Tichys Einblick
So geht Glaubwürdigkeit

Oben keine „Flugscham“: Vier Flieger für vier Kabinettsmitglieder in die USA

Erst große Klimaziele, dann binnen vier Tagen mit vier Fliegern und vier Kabinettsmitgliedern in die USA. Kollateralschaden: zusätzlich 1,5 Millionen Euro und 1,5 Millionen Tonnen CO2.

John MacDougall/AFP/Getty Images

Am Freitag, 20. September, hatten Merkel, Kramp-Karrenbauer und Co. mehr oder weniger große Bühne in Sachen „Klimaschutz“. Mit 70 Einzelprojekten und einem Gesamtvolumen von 50 Milliarden Euro will die Bundesregierung die „Klimaziele 2030“ einhalten. So zumindest die Darstellung auf einer Pressekonferenz. Zum Beispiel soll Fliegen teurer werden.

Letzteres realisiert sich aktuell umgehend – auf Kosten der Steuerzahler!
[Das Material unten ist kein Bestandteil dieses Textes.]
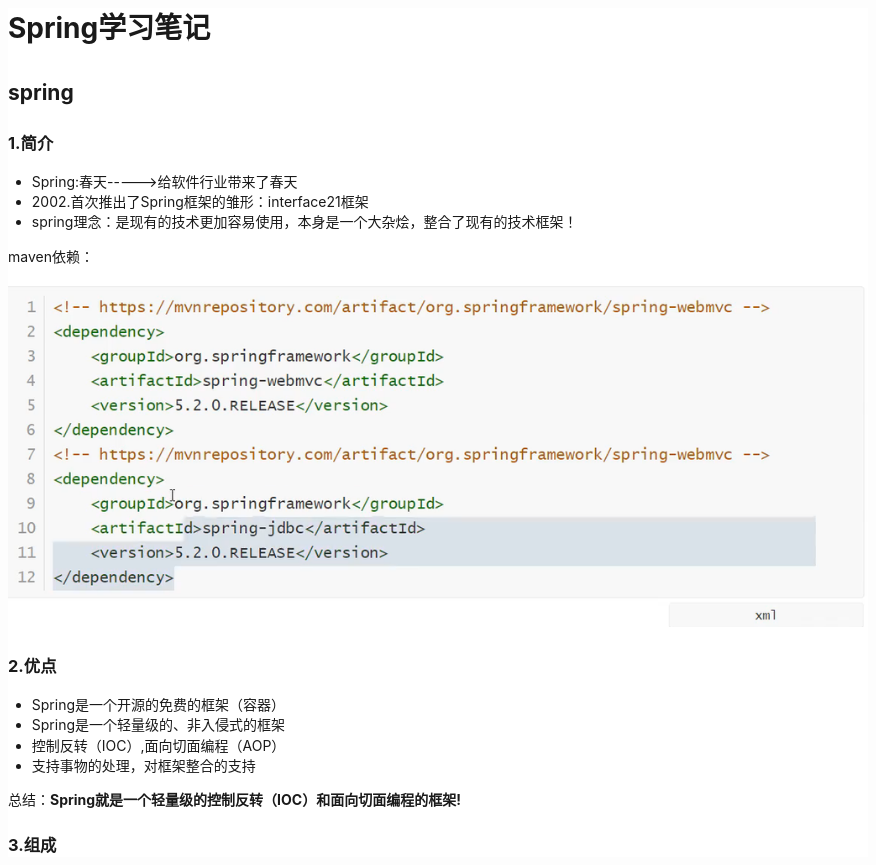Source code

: # Spring学习笔记



## spring

### 1.简介

+ Spring:春天----->给软件行业带来了春天
+ 2002.首次推出了Spring框架的雏形：interface21框架
+ spring理念：是现有的技术更加容易使用，本身是一个大杂烩，整合了现有的技术框架！

 maven依赖：

![image-20201006135204392](springimage/image-20201006135204392.png)

### 2.优点

+ Spring是一个开源的免费的框架（容器）
+ Spring是一个轻量级的、非入侵式的框架
+ 控制反转（IOC）,面向切面编程（AOP）
+ 支持事物的处理，对框架整合的支持



总结：**Spring就是一个轻量级的控制反转（IOC）和面向切面编程的框架!**



### 3.组成
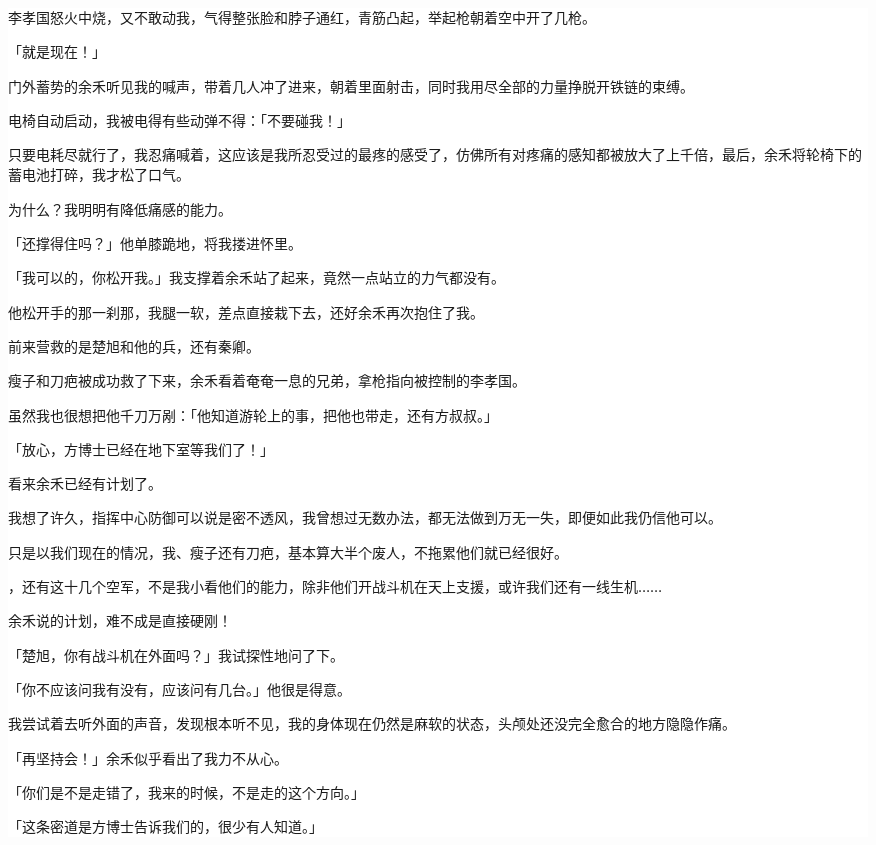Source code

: 
李孝国怒火中烧，又不敢动我，气得整张脸和脖子通红，青筋凸起，举起枪朝着空中开了几枪。


「就是现在！」


门外蓄势的余禾听见我的喊声，带着几人冲了进来，朝着里面射击，同时我用尽全部的力量挣脱开铁链的束缚。


电椅自动启动，我被电得有些动弹不得：「不要碰我！」


只要电耗尽就行了，我忍痛喊着，这应该是我所忍受过的最疼的感受了，仿佛所有对疼痛的感知都被放大了上千倍，最后，余禾将轮椅下的蓄电池打碎，我才松了口气。


为什么？我明明有降低痛感的能力。


「还撑得住吗？」他单膝跪地，将我搂进怀里。


「我可以的，你松开我。」我支撑着余禾站了起来，竟然一点站立的力气都没有。


他松开手的那一刹那，我腿一软，差点直接栽下去，还好余禾再次抱住了我。


前来营救的是楚旭和他的兵，还有秦卿。


瘦子和刀疤被成功救了下来，余禾看着奄奄一息的兄弟，拿枪指向被控制的李孝国。


虽然我也很想把他千刀万剐：「他知道游轮上的事，把他也带走，还有方叔叔。」


「放心，方博士已经在地下室等我们了！」


看来余禾已经有计划了。


我想了许久，指挥中心防御可以说是密不透风，我曾想过无数办法，都无法做到万无一失，即便如此我仍信他可以。


只是以我们现在的情况，我、瘦子还有刀疤，基本算大半个废人，不拖累他们就已经很好。


，还有这十几个空军，不是我小看他们的能力，除非他们开战斗机在天上支援，或许我们还有一线生机……


余禾说的计划，难不成是直接硬刚！


「楚旭，你有战斗机在外面吗？」我试探性地问了下。


「你不应该问我有没有，应该问有几台。」他很是得意。


我尝试着去听外面的声音，发现根本听不见，我的身体现在仍然是麻软的状态，头颅处还没完全愈合的地方隐隐作痛。


「再坚持会！」余禾似乎看出了我力不从心。


「你们是不是走错了，我来的时候，不是走的这个方向。」


「这条密道是方博士告诉我们的，很少有人知道。」

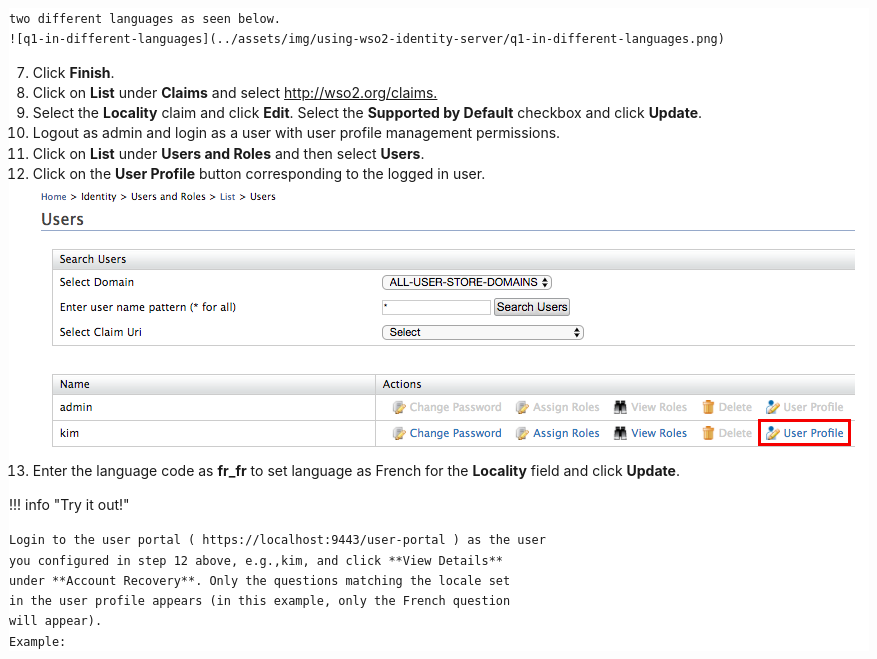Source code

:     two different languages as seen below.  
    ![q1-in-different-languages](../assets/img/using-wso2-identity-server/q1-in-different-languages.png)
7.  Click **Finish**.
8.  Click on **List** under **Claims** and select
    <http://wso2.org/claims.>
9.  Select the **Locality** claim and click **Edit**. Select the
    **Supported by Default** checkbox and click **Update**.
10. Logout as admin and login as a user with user profile management
    permissions.
11. Click on **List** under **Users and Roles** and then select
    **Users**.
12. Click on the **User Profile** button corresponding to the logged in
    user.  
    ![click-on-user-profile](../assets/img/using-wso2-identity-server/click-on-user-profile.png)
13. Enter the language code as **fr\_fr** to set language as French for
    the **Locality** field and click **Update**.

!!! info "Try it out!"

    Login to the user portal ( https://localhost:9443/user-portal ) as the user
    you configured in step 12 above, e.g.,kim, and click **View Details**
    under **Account Recovery**. Only the questions matching the locale set
    in the user profile appears (in this example, only the French question
    will appear).  
    Example:  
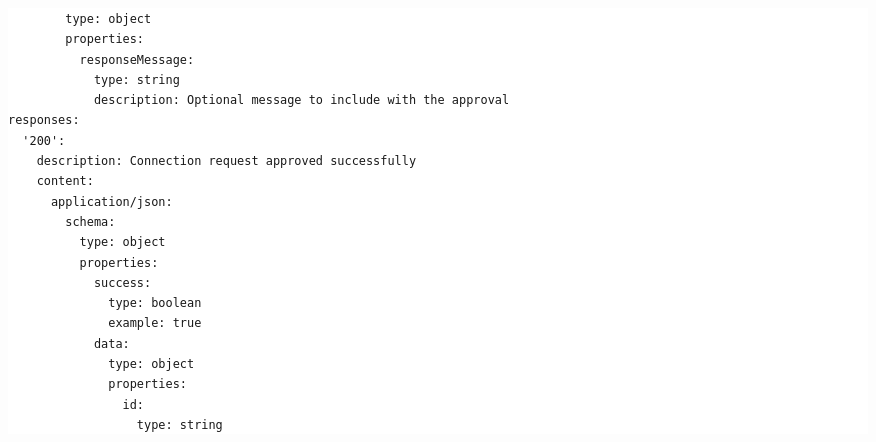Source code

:             type: object
            properties:
              responseMessage:
                type: string
                description: Optional message to include with the approval
    responses:
      '200':
        description: Connection request approved successfully
        content:
          application/json:
            schema:
              type: object
              properties:
                success:
                  type: boolean
                  example: true
                data:
                  type: object
                  properties:
                    id:
                      type: string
Denn – binnen Stunden auf dem Absatz kehrtmachend – traten Merkel, Kramp-Karrenbauer und Maas den Beweis an.

  • Am Nachmittag des 22. September startete Merkel (begleitet von Entwicklungshilfeminister Gerd Müller, auf dem Rückflug zudem begleitet von Gesundheitsminister Jens Spahn, zuvor in Mexiko unterwegs) um 15.30 Uhr mit einer A340 nach New York zum UN-Klimagipfel.
  • 30 Minuten später hob Verteidigungsministerin Annegret Kramp-Karrenbauer mit einem A310-Truppentransporter nach Washington ab, um sich mit ihrem US-Amtskollegen Mark Esper zu unterreden.
  • Da es mittlerweile aufgrund schlechter Erfahrungen wegen der unzuverlässigen technischen Sicherheit der Flieger üblich geworden ist, einen Ersatzflieger (leer) hinterherzuschicken, sind es also schon drei große Maschinen, die über den Atlantik starteten.
  • Dazu kommt eine vierte Maschine, die Außenminister Maas nimmt, um am Dienstag, 24. September, ebenfalls nach New York zu düsen.

Das Verteidigungsministerium hatte anders geplant, zum Beispiel dass Merkel und AKK zusammen fliegen. Das Kanzleramt wollte es anderes. Eine Begründung gibt es nicht. Nun flogen bzw. fliegen die Flieger eben ziemlich leer. Das Verteidigungsministerium, das am wenigsten für dieses Planungsdesaster kann, verwies pflichtschuldigst darauf, dass die Bundesregierung seit 2014 zur Kompensation Zertifikate erwerbe, durch die wiederum umweltverträgliche Projekte finanziert werden. Aha!

Vier Flieger, je zweimal über den Atlantik, das macht „pi mal Daumen“ rund 70 Flugstunden aus. Wiederum „pi mal Daumen“ gerechnet, kostet jede einzelne Flugstunde eines Regierungsfliegers zwischen 24.000 und 35.000 Euro. Mit den vier Fliegern (statt mit nur einem und damit allen Kabinettsmitgliedern auf einmal) kommen damit inkl. Verschleiß und Wartungskosten rund 1,5 Mio. Euro an zusätzlichen Kosten zustande. Außerdem werden mit diesen 3mal2 = 6 zusätzlichen Atlantikflügen rund 1,5 Mio. Tonnen CO2 in die Atmosphäre gepustet. Siehe hier und hier.

Wäre das zu vermeiden gewesen? Gewiss doch! Aber wenn sich jedes Kabinettsmitglied als Solist so unglaublich wichtig nimmt, wenn ein 1. Klasse-Lufthansa-Linien-Ticket als unzumutbar erscheint oder wenn es kein Kabinettsmitglied 8 bzw. 2 mal 8 Stunden auf engerem Raum mit einem anderen Kabinettsmitglied aushält, dann fallen diese Kollateralkosten eben an. Das Greta-Segelboot wäre da (leider!) keine Alternative gewesen. Denn es ist unterwegs zurück nach Europa.